3- Je ne sais pas à quel taux les banques re-financeront la Grèce. C'est sûr que si c'est entre 3.5 et 4%, il y a une forme de subvention de facto à Athènes mais cette "taxation" ne concerne que ceux qui avaient prêté à la Grèce et non une taxe généralisée comme le refusait l'Allemagne. En outre, cela fait également partie de la contribution du privé au plan, qu'a toujours défendu l'Allemagne, donc ce point me semble confirmer le succès de l'Allemagne.
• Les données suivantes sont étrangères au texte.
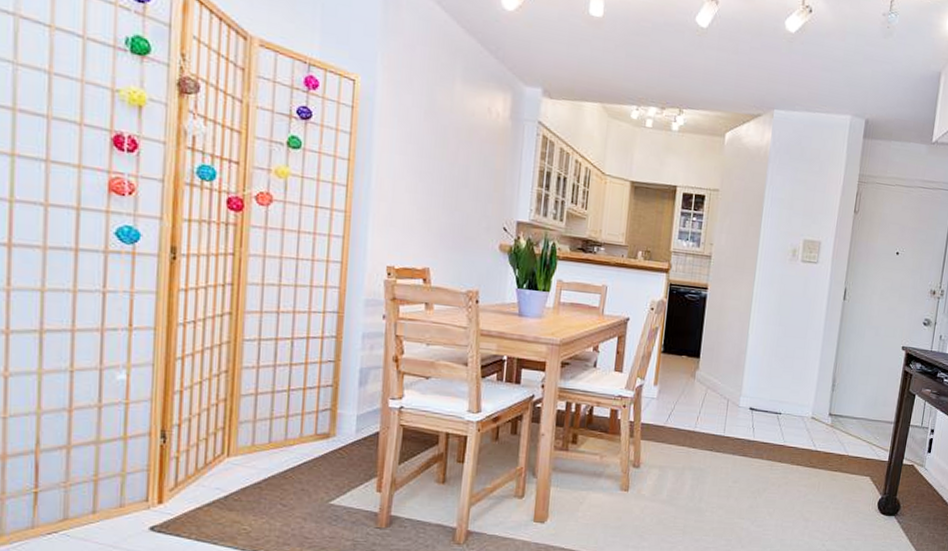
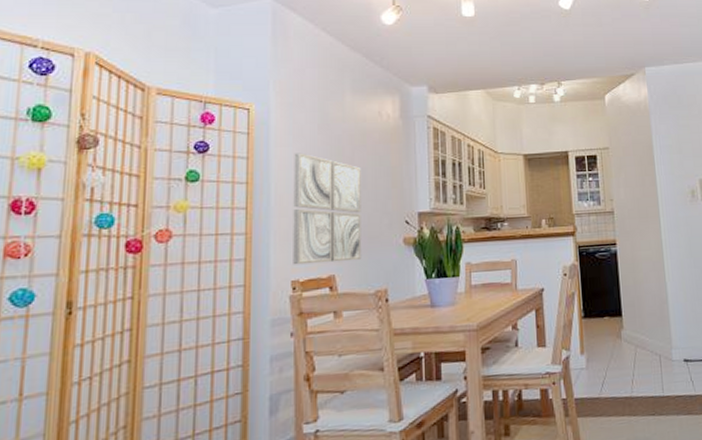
wall art: none [389,136,464,259] -> present [293,153,362,265]

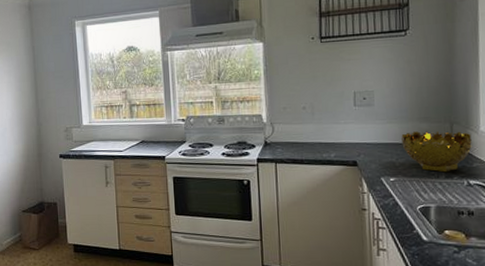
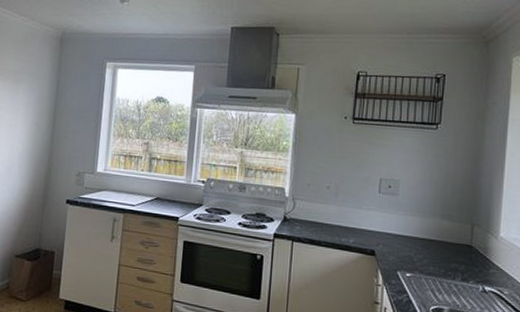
decorative bowl: present [401,130,472,173] -> none [422,228,491,275]

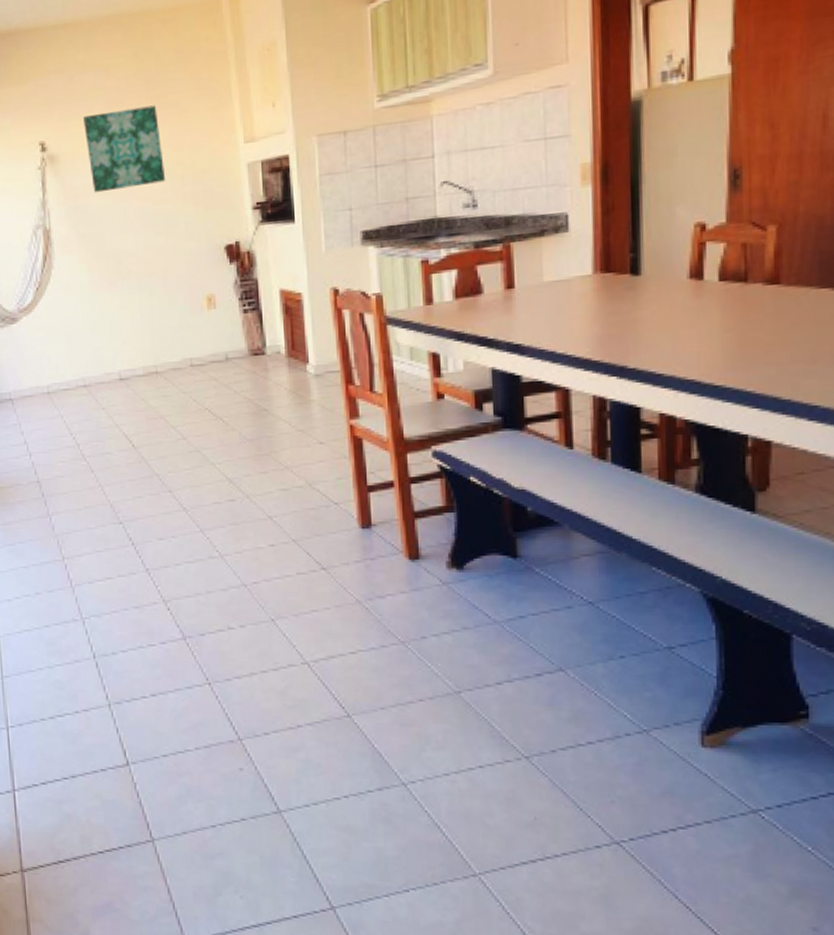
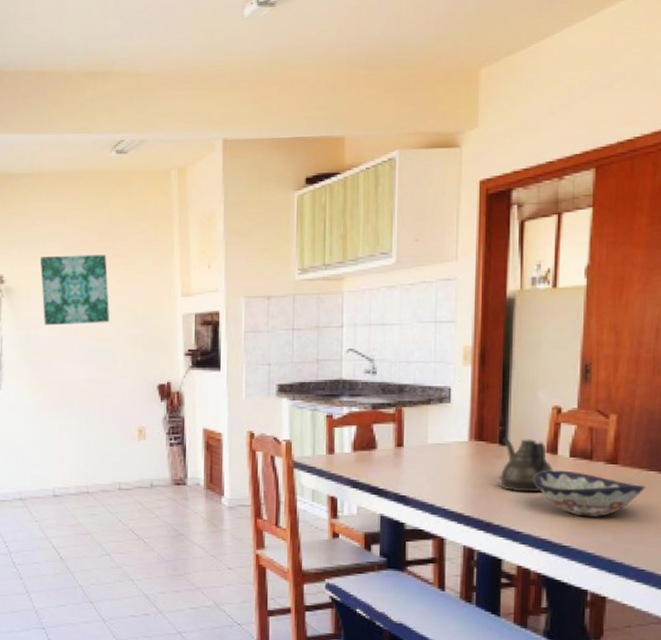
teapot: none [631,264,699,328] -> present [498,438,553,493]
decorative bowl: none [676,297,816,350] -> present [534,470,645,517]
Si vous reprenez les déclarations d'avant sommet, la BCE refusait tout évènement de crédit (restructuration et contribution du privé), soutenue par la France, et elle a fini par céder.
D'accord sur la conclusion.
Écrit par : Laurent Pinsolle | 24.07.2011
Jeudi 21 juillet 2011 : réunion des chefs d'Etat et de gouvernement européens.
Vendredi 22 juillet 2011 : les taux des obligations de l'Italie et de l'Espagne repartent à la hausse.
Lundi 25 juillet 2011 : les taux des obligations de l'Italie et de l'Espagne sont en forte hausse.
Dans la zone euro, qui sera le prochain domino à tomber ?
L'Italie ?
Ou l'Espagne ?
Italie : taux des obligations à 2 ans : 3,990 %.
http://www.bloomberg.com/apps/quote?ticker=GBTPGR2:IND
Italie : taux des obligations à 10 ans : 5,661 %.
Espagne : taux des obligations à 2 ans : 4,155 %.
Espagne : taux des obligations à 10 ans : 6,028 %.